Networks are defined by rules that map physical network interfaces to logical network definitions, either by interface name or by CIDR notation. The rules are checked in the order in which they appear in a matching rules list.
- Specifies a communications policy that defines rules for transferring data between target and initiating connectors and bridges (if used)
Communication policies define how systems communicate with one another and allow you to configure the transfer concurrency and security options, and to enable or disable ZStandard data compression on row data blocks during data transfer.
Teradata QueryGrid is preconfigured with a policy appropriate to use over LANs (LAN Policy) and a policy appropriate for use with WANs (WAN Policy).
Communication policies are not necessarily specific to the systems involved, so you can reuse them.

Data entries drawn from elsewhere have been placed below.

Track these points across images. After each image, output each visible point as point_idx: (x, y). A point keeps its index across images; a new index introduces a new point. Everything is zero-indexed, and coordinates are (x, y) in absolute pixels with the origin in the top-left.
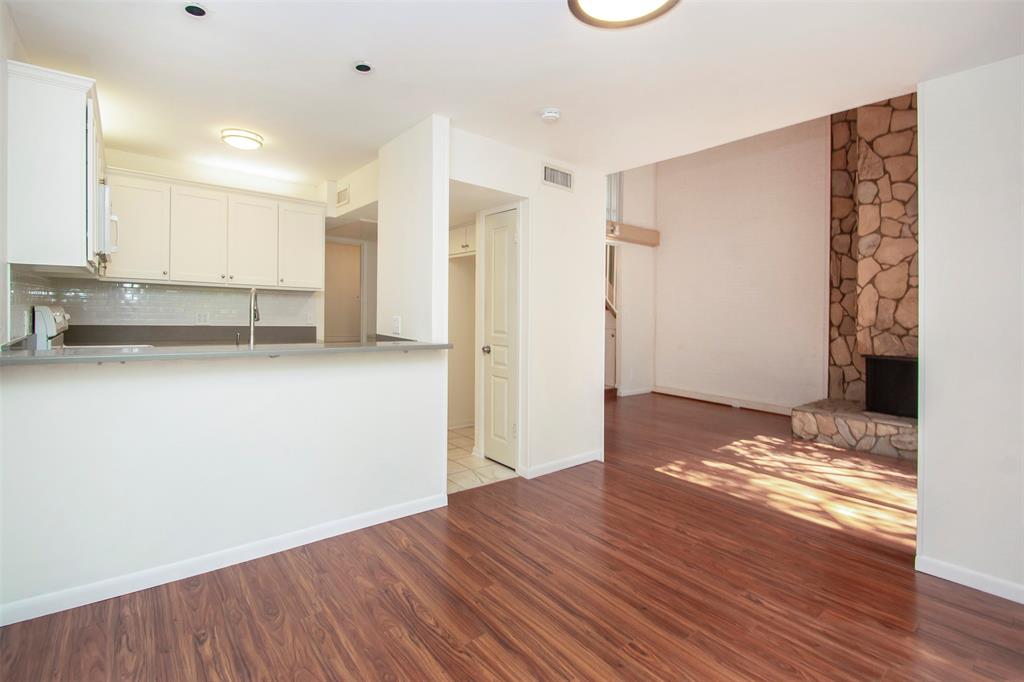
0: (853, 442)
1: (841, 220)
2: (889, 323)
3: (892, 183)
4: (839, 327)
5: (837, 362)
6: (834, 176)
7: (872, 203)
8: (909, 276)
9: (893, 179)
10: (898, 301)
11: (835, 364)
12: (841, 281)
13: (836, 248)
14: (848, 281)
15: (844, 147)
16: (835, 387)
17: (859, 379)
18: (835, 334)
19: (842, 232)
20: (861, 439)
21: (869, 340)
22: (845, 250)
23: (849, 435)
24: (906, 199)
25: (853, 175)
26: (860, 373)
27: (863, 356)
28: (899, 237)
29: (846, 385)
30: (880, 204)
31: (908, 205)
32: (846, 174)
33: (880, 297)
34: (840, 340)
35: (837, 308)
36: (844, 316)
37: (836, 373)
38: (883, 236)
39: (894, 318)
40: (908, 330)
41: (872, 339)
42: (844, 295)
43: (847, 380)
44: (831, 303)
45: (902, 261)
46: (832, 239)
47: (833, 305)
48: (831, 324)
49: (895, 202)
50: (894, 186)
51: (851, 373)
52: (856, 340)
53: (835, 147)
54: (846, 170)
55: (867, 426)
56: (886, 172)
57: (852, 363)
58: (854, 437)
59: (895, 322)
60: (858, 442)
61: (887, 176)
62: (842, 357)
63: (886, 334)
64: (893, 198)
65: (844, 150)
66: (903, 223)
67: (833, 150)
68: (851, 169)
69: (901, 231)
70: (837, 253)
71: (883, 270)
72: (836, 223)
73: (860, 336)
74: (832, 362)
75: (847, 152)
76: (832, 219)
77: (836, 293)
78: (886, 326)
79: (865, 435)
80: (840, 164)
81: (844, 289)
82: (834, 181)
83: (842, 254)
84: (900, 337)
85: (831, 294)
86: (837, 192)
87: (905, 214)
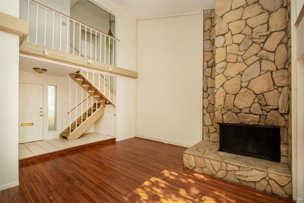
0: (214, 173)
1: (208, 62)
2: (231, 107)
3: (232, 35)
4: (207, 109)
5: (206, 125)
6: (205, 43)
7: (222, 47)
8: (241, 82)
9: (233, 33)
10: (236, 95)
11: (205, 125)
12: (208, 88)
13: (205, 74)
14: (210, 88)
15: (209, 29)
16: (205, 135)
17: (216, 132)
18: (205, 112)
19: (208, 67)
20: (218, 171)
21: (221, 116)
22: (209, 75)
23: (212, 167)
24: (239, 43)
25: (213, 41)
26: (216, 129)
27: (218, 123)
28: (236, 62)
29: (210, 134)
30: (226, 47)
31: (241, 46)
32: (210, 41)
33: (226, 94)
34: (207, 115)
35: (206, 100)
36: (209, 104)
37: (206, 130)
38: (228, 62)
39: (234, 104)
40: (241, 110)
41: (222, 115)
42: (209, 95)
43: (210, 132)
44: (203, 98)
45: (237, 75)
46: (204, 70)
47: (204, 99)
48: (203, 108)
49: (234, 44)
50: (233, 37)
51: (212, 129)
52: (214, 114)
53: (205, 30)
54: (210, 39)
55: (221, 164)
56: (229, 30)
57: (212, 125)
58: (214, 170)
59: (234, 105)
60: (217, 172)
61: (230, 32)
62: (208, 122)
63: (230, 112)
64: (233, 43)
65: (209, 31)
66: (238, 55)
67: (204, 32)
68: (212, 39)
69: (237, 59)
70: (206, 76)
71: (228, 80)
72: (205, 63)
73: (216, 113)
74: (204, 125)
75: (210, 31)
76: (204, 61)
77: (206, 94)
78: (229, 108)
79: (221, 169)
80: (207, 37)
81: (209, 92)
82: (204, 45)
83: (208, 77)
84: (237, 114)
85: (203, 94)
86: (206, 49)
87: (240, 50)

- Specifies user mappings (optional)
User mappings allow a user logged on to the initiating system to submit queries as a specific user on the target system. You can map multiple users on the initiating system to a single user on the target system, if applicable, but cannot map multiple users on the target system to a single user on the initiating system.
In the QueryGrid portlet, you can construct a table mapping a username on one data source to a username on another data source.When using the Hive, Presto, or Spark target connector without security, user mapping is typically required. For example, if a query is initiated using a Teradata-to-Hadoop link by user Joe, Teradata automatically changes the username to all uppercase and sends the query as user JOE by default to the target system. The following are possible outcomes for this use-case when no security is used with a Hive target connector:
- The user Joe does not exist on the target system. In this scenario, the query must be run with an existing user on the target system such as hive. In this scenario, user mapping is required where JOE on the Teradata system is mapped to the user hive on the target Hive system.
- The user Joe does exist on the target system, but as joe (all lowercase). In this scenario, user mapping is required where JOE on the Teradata system is mapped to joe on the target Hive system.
- The user Joe does exist on the target as JOE (all uppercase). This scenario does not require user mapping.
When a security platform such as Kerberos is used, user mapping is not required when using a Hive, Presto, or Spark target connector.